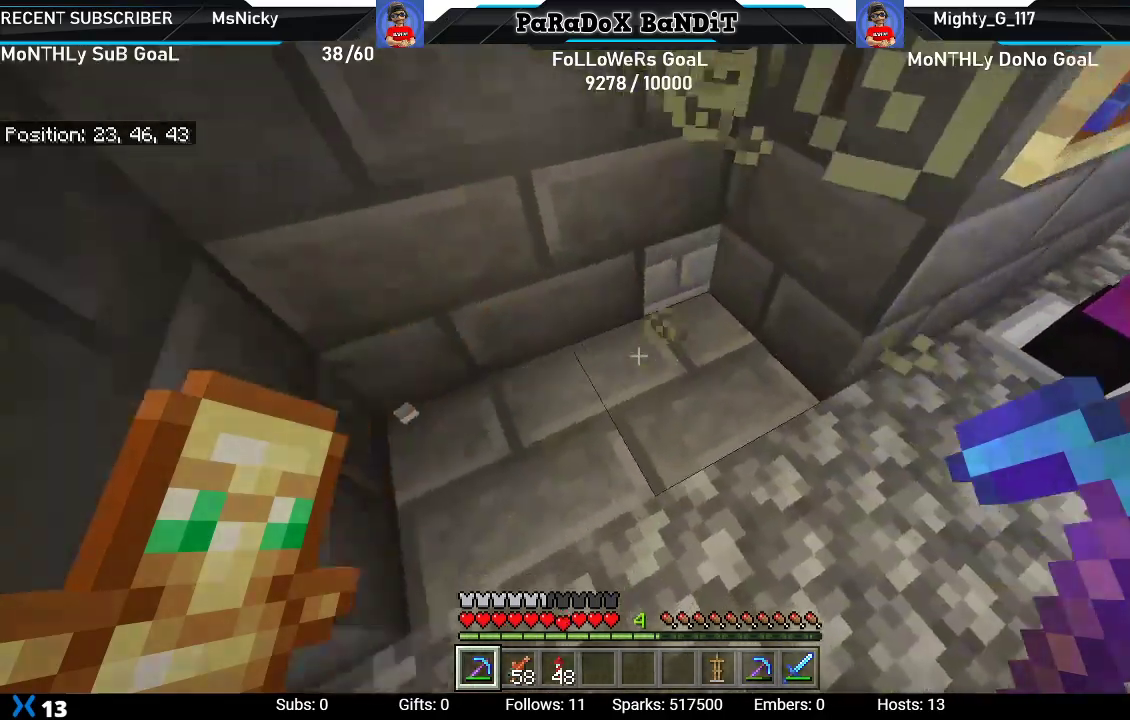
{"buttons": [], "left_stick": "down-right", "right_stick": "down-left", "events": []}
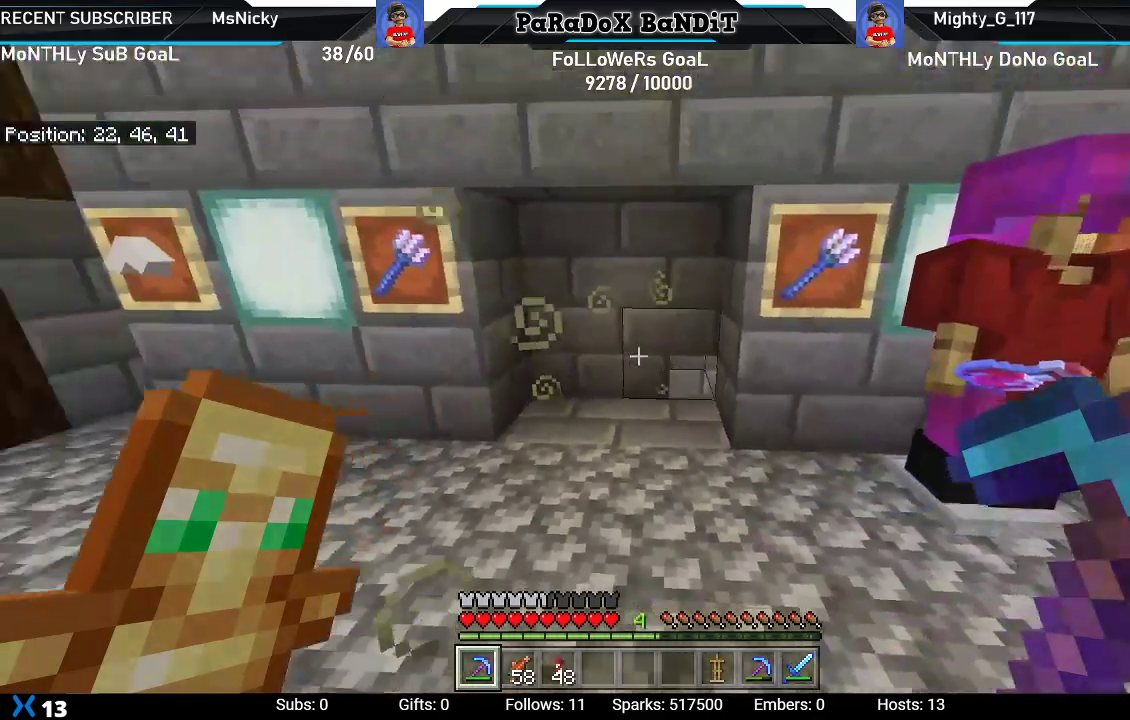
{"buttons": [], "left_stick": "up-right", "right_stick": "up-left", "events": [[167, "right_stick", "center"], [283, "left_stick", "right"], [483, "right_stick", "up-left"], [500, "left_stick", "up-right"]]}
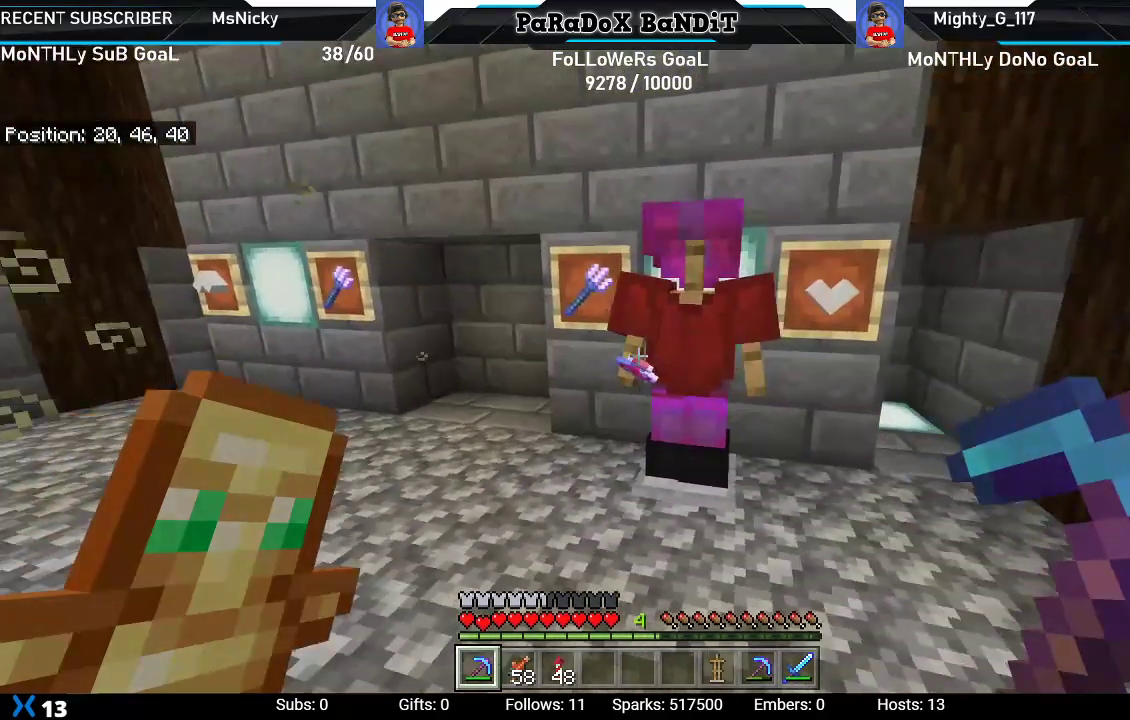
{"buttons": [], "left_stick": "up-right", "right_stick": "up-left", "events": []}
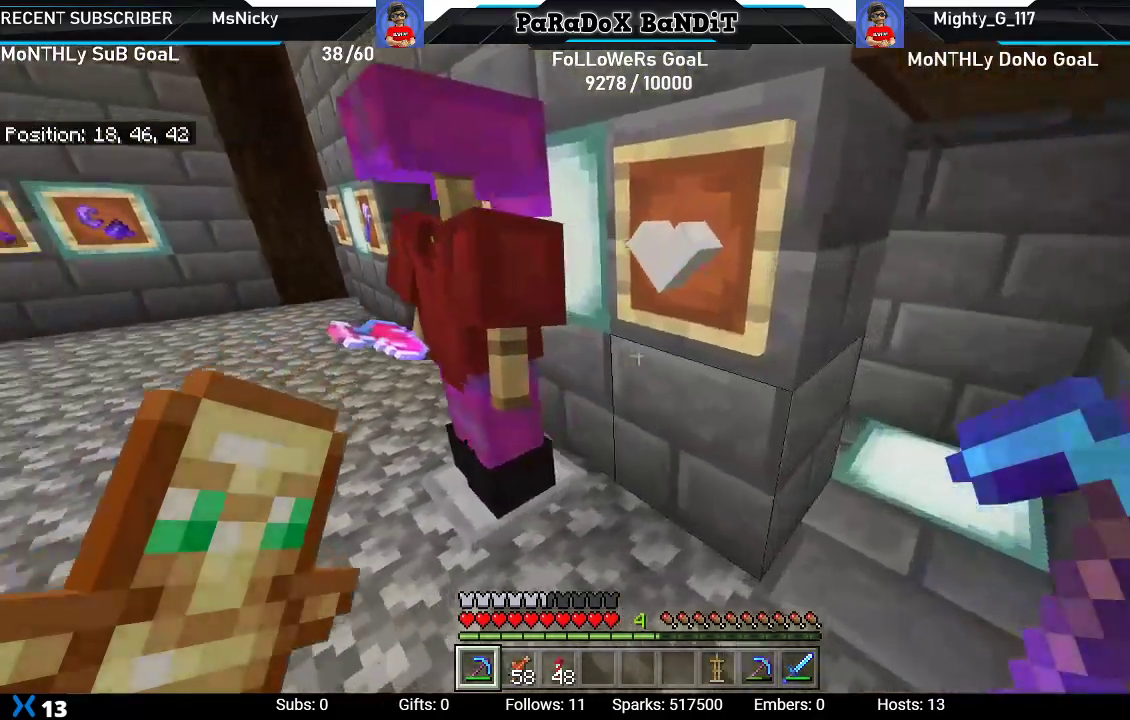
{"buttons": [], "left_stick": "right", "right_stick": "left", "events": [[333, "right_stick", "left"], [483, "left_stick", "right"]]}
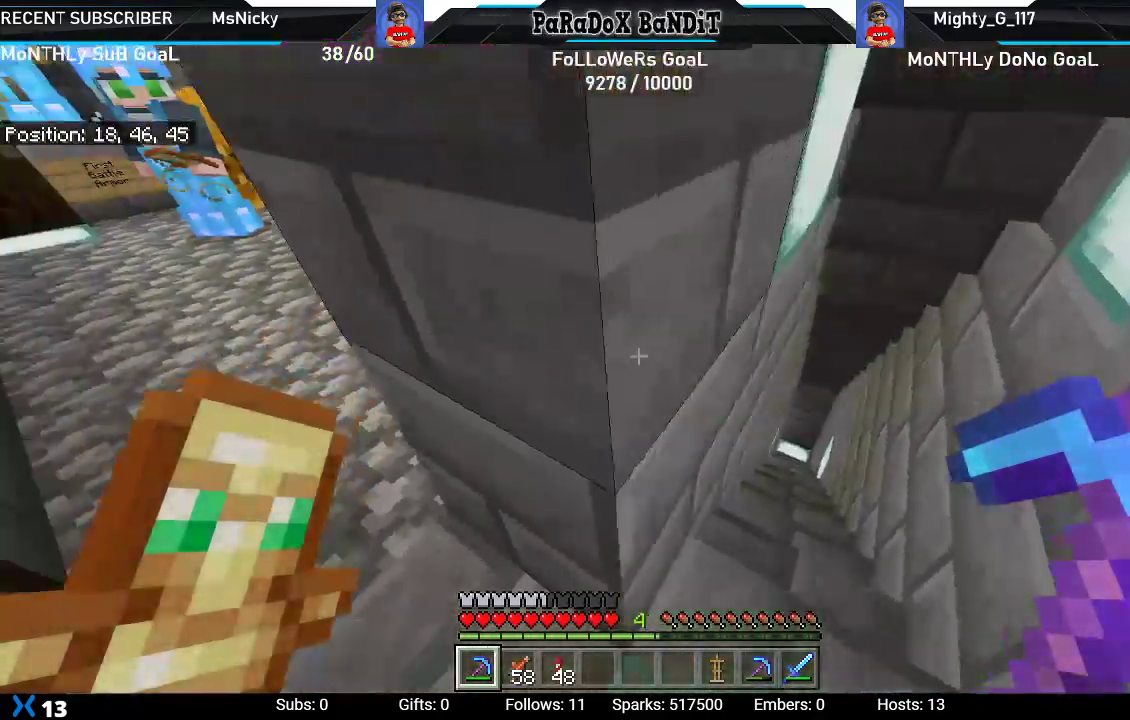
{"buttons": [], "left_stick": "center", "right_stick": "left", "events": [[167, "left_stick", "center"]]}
• • • • • • •
TASK STATEMENT:
Line by line, count how many lines of the entries contain the word "center", and give only that number.

WORKED SOLUTION:
2